By Joshua Cohen  •   3 minute read

Get to Know Chereau Carré's Perfectly Mature Muscadets of Terroir

Louise Chereau, winemaker at Muscadet’s Chereau Carré, hates Muscadet and oysters. Not that she hates drinking Muscadet with oysters. In fact, if you push her, she’ll admit it's as great a pairing as everyone says, and she does enjoy oysters with her Muscadet from time to time.


But the power of that pairing is the bane of her winemaking existence. She comes from a family that has been devoted, over at least three generations, to showing the world that Muscadet is one of France’s truly great wines of terroir. That it can age. And, of course, that it is utterly delicious with a whole range of foods.


Her grandfather is said to have invented lees-aged Muscadet (the “sur lie” part of the name). And while that is no doubt hotly contested, he was definitely one of the first to bring this more substantial style of Muscadet to the world.


Her father was an early champion of Muscadet’s single villages, the “Cru Communaux.” Today Louise bottles stunning wines that reflect the very different terroirs of these Crus. The wines have different soil signatures, and different fruit characters. They show the vintage character clearly (if you want to learn about recent Muscadet vintages, here’s your chance). And they age beautifully.  

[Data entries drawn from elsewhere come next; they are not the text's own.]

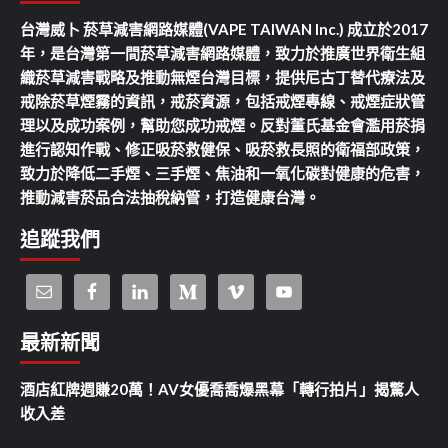
台灣威卜 菸草減害網路媒體(VAPE TAIWAN Inc.) 成立於2017
年，是台灣第一間菸草減害網路媒體，致力於推廣世界衛生組
織菸草減害戰略及推動無煙台灣目標，提供尼古丁替代療法及
戒除菸草煙霧的資訊，戒菸資源，包括戒煙專線、戒煙症狀管
理以及成功案例，幫助您成功戒煙。反對董氏基金會濫用菸捐
進行認知作戰、修正吸菸救健保、吸菸救長照的衛福部政策，
致力於降低二手煙、三手煙、焦油和一氧化碳對健康的危害，
推動減害菸品合法抽稅納管，打造健康台灣。
追蹤我們
最新新聞
酒店紅牌週賺20萬！AV女優喬喬爆黑幕「轉行拍片」揭驚人
收入差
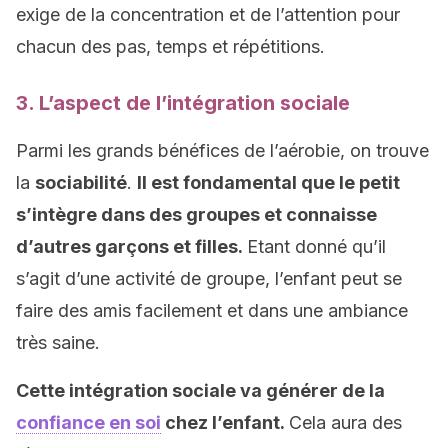
exige de la concentration et de l’attention pour
chacun des pas, temps et répétitions.
3. L’aspect de l’intégration sociale
Parmi les grands bénéfices de l’aérobie, on trouve
la
sociabilité
.
Il est fondamental que le petit
s’intègre dans des groupes et connaisse
d’autres garçons et filles.
Etant donné qu’il
s’agit d’une activité de groupe, l’enfant peut se
faire des amis facilement et dans une ambiance
très saine.
Cette intégration sociale va générer de la
confiance en soi
chez l’enfant.
Cela aura des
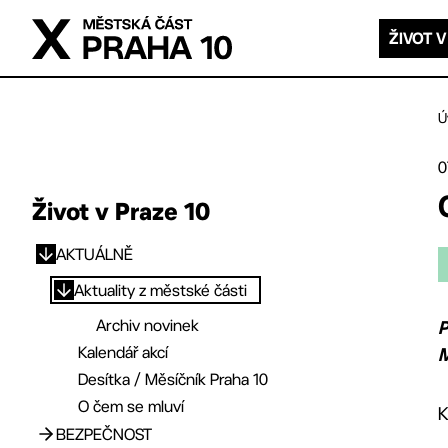
Přejít na hlavní obsah
ŽIVOT V
Ú
0
Život v Praze 10
AKTUÁLNĚ
Přejít na hlavní obsah
Aktuality z městské části
Archiv novinek
P
Kalendář akcí
M
Desítka / Měsíčník Praha 10
O čem se mluví
K
BEZPEČNOST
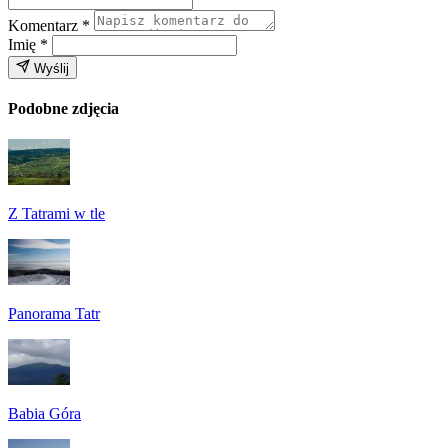
Komentarz
*
Imię
*
Wyślij
Podobne zdjęcia
Z Tatrami w tle
Panorama Tatr
Babia Góra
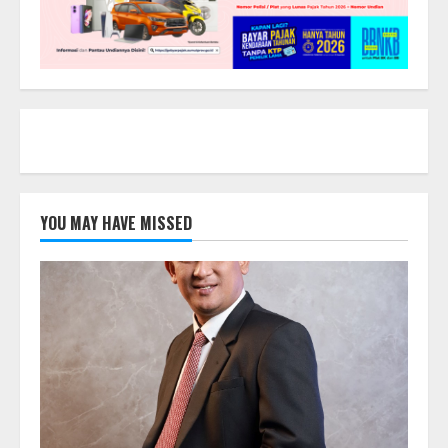
YOU MAY HAVE MISSED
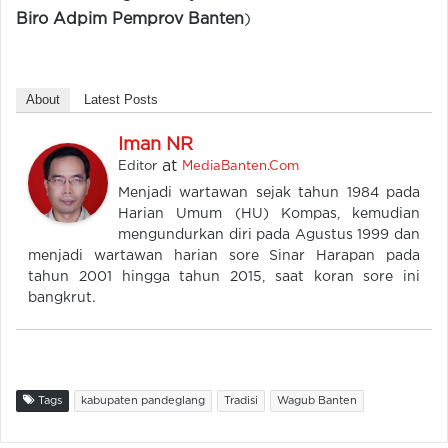
Biro Adpim Pemprov Banten
)
About
Latest Posts
Iman NR
at
Editor
MediaBanten.Com
Menjadi wartawan sejak tahun 1984 pada
Harian Umum (HU) Kompas, kemudian
mengundurkan diri pada Agustus 1999 dan
menjadi wartawan harian sore Sinar Harapan pada
tahun 2001 hingga tahun 2015, saat koran sore ini
bangkrut.
Tags
kabupaten pandeglang
Tradisi
Wagub Banten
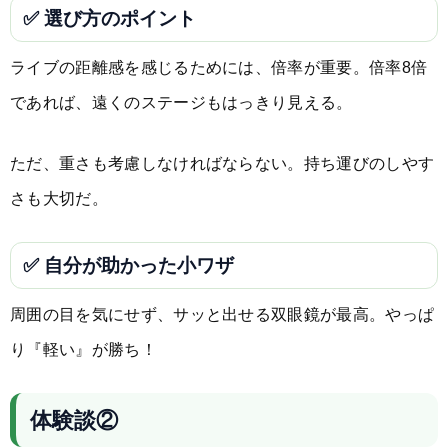
✅ 選び方のポイント
ライブの距離感を感じるためには、倍率が重要。倍率8倍
であれば、遠くのステージもはっきり見える。
ただ、重さも考慮しなければならない。持ち運びのしやす
さも大切だ。
✅ 自分が助かった小ワザ
周囲の目を気にせず、サッと出せる双眼鏡が最高。やっぱ
り『軽い』が勝ち！
体験談②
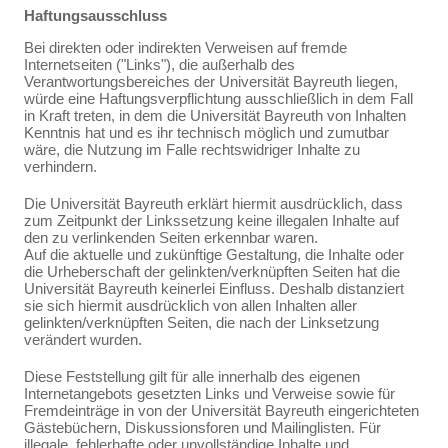
Haftungsausschluss
Bei direkten oder indirekten Verweisen auf fremde
Internetseiten ("Links"), die außerhalb des
Verantwortungsbereiches der Universität Bayreuth liegen,
würde eine Haftungsverpflichtung ausschließlich in dem Fall
in Kraft treten, in dem die Universität Bayreuth von Inhalten
Kenntnis hat und es ihr technisch möglich und zumutbar
wäre, die Nutzung im Falle rechtswidriger Inhalte zu
verhindern.
Die Universität Bayreuth erklärt hiermit ausdrücklich, dass
zum Zeitpunkt der Linkssetzung keine illegalen Inhalte auf
den zu verlinkenden Seiten erkennbar waren.
Auf die aktuelle und zukünftige Gestaltung, die Inhalte oder
die Urheberschaft der gelinkten/verknüpften Seiten hat die
Universität Bayreuth keinerlei Einfluss. Deshalb distanziert
sie sich hiermit ausdrücklich von allen Inhalten aller
gelinkten/verknüpften Seiten, die nach der Linksetzung
verändert wurden.
Diese Feststellung gilt für alle innerhalb des eigenen
Internetangebots gesetzten Links und Verweise sowie für
Fremdeinträge in von der Universität Bayreuth eingerichteten
Gästebüchern, Diskussionsforen und Mailinglisten. Für
illegale, fehlerhafte oder unvollständige Inhalte und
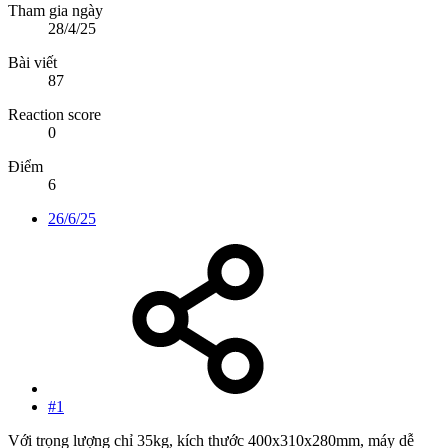
Tham gia ngày
28/4/25
Bài viết
87
Reaction score
0
Điểm
6
26/6/25
#1
Với trọng lượng chỉ 35kg, kích thước 400x310x280mm, máy dễ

We loved Louise’s lineup and are thrilled to have four wines to share with you today, sampling three of Muscadet’s most famous terroirs over multiple vintages. Schist (terroir of the Chasseloir) gives Muscadet its classic profile (saline, citric, cutting, and, um, great with oysters). Granite (Clisson) gives broader, rounder wines with riper fruit and a creamier mid-palate; Clisson is the Cru we open when we want Muscadet with weight to go with, say, bone-in roasted pork chops with spring vegetables from the market. Orthogneiss (l'Oiselinière) is a hard, crystalline metamorphic rock, and sits somewhere in between the other two, offering tension and lift, often with a faintly herbal or pithy character as they age.


Comte Leloup du Château de Chasseloir 2019 $44.99
100+ year-old vines in schist at the family’s home vineyard. The site qualifies for Monnières-Saint-Fiacre Cru status, but Louise preserves her family tradition of aging the wine for “just” 14 months on lees — not quite long enough to label it a cru. Besides, they love the old label. Fresh and stony with salty lemon, and a surprisingly long mineral finish.


Comte Leloup du Château de Chasseloir 2014 $27.99
Same site, same winemaking, warmer vintage (more solar, as the French say). Less stony austerity, more detailed fruit, finishes with nice ripeness.


Clisson 'Le Sillon des Braudières' 2018 $39.99
Granite. Louis calls 2018 the perfect vintage: everything happened just when it needed to. Creamier, with Korean pear hinting at pineapple.


Clos du Château l'Oiselinière 'La Haie Fouassière' 2015 $39.99
Orthogneiss, from two hectares of 80-year-old vines at the top of a south-facing dome between the Sèvre and Maine rivers. La Haie Fouassière is the westernmost Cru Communal. Beautifully decaying minerals, leesy richness balanced by pithy lemon curd and an evolving herbaceous note the locals call menthol.